A spokesman for Gatwick said the passenger boarded the plane in The Gambia.
Last night the Department of Health said that tests on the woman proved negative for Ebola. A spokesman for Public Health England said the woman’s symptoms had suggested Ebola was very unlikely but the tests were carried out as a precaution.
A spokesman for South East Coast Ambulance Service NHS Foundation Trust added: ‘We were called to Gatwick Airport on Saturday at 8.27am to attend to a patient who had been taken unwell on an inbound flight from Gambia.’
There is no cure for Ebola, which is spread by close contact. It kills between 25 and 90 per cent of its victims.
Early symptoms include headache, fever, fatigue, muscle pain and a sore throat.
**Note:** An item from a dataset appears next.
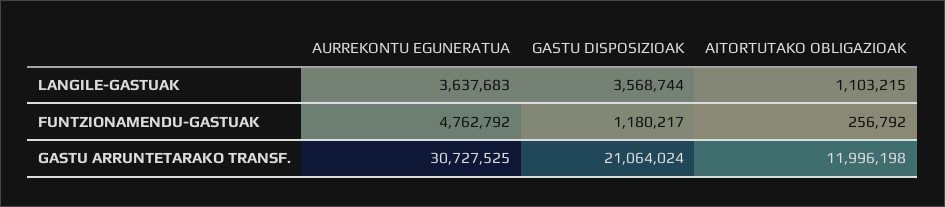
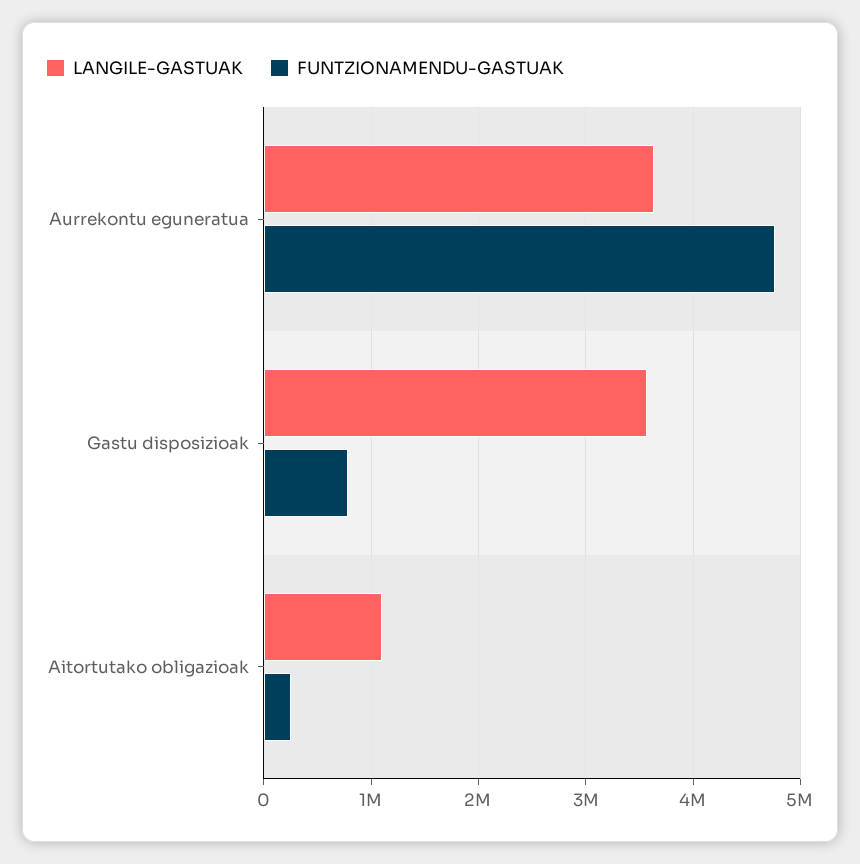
FUNTZIONAMENDU-GASTUAK, GASTU DISPOSIZIOAK: 1180217 -> 800000
GASTU ARRUNTETARAKO TRANSF., AURREKONTU EGUNERATUA: 30727525 -> none
GASTU ARRUNTETARAKO TRANSF., GASTU DISPOSIZIOAK: 21064024 -> none
GASTU ARRUNTETARAKO TRANSF., AITORTUTAKO OBLIGAZIOAK: 11996198 -> none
In the more advanced stages of the virus victims can experience skin rashes; bleeding from the eyes, nose and mouth; as well as diarrhoea, vomiting, and internal bleeding.
Guidelines advise quarantining anyone who has caught the virus and disinfecting their homes.
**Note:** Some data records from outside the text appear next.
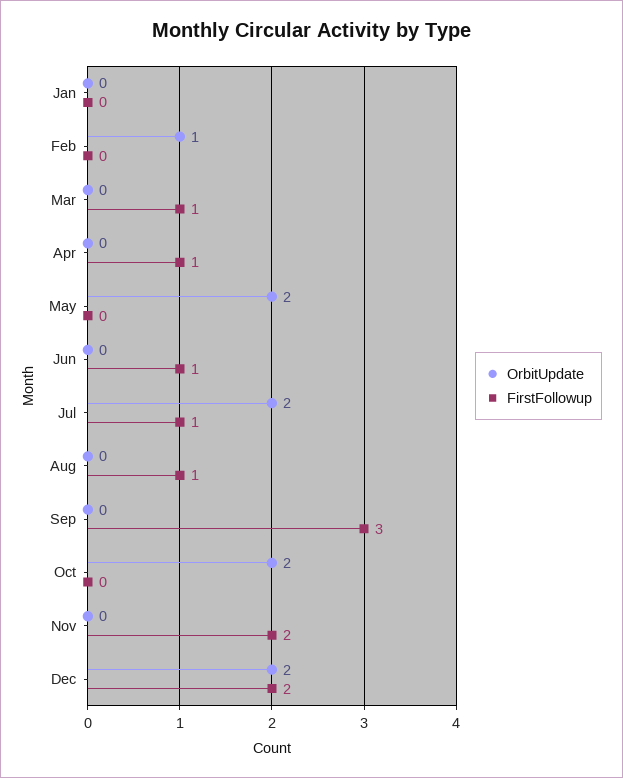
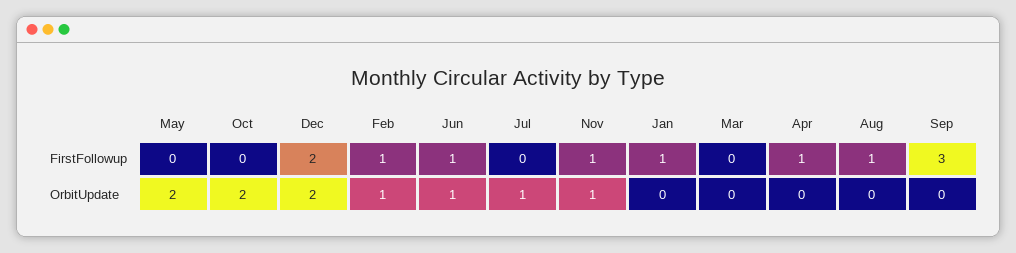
FirstFollowup, Jan: 0 -> 1
FirstFollowup, Feb: 0 -> 1
FirstFollowup, Mar: 1 -> 0
OrbitUpdate, Jun: 0 -> 1
OrbitUpdate, Jul: 2 -> 1
FirstFollowup, Jul: 1 -> 0
OrbitUpdate, Nov: 0 -> 1
FirstFollowup, Nov: 2 -> 1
Contact with infected animals should be prevented and healthcare workers should wear protective clothing when caring for victims.
The death rate from the outbreak has been constantly rising since the first case was detected in Guinea in February.
More than 339 people have died in Guinea, 233 in Sierra Leone, 156 in Liberia and one in Nigeria.
The World Health Organisation has said the infection rate is moving faster than efforts to control the disease, prompting fears it could spread outside the continent.
A lack of border control has allowed infected people who didn’t seek medical attention because of fear, suspicion or stigma to travel freely among in West Africa.
The fatality rate has been about 60 percent, and the scenes of patients bleeding from the eyes, mouth and ears has led many relatives to keep their sick family members at home instead.
Sierra Leone is now sending teams door-to-door in search of Ebola patients and others who have been exposed to the disease.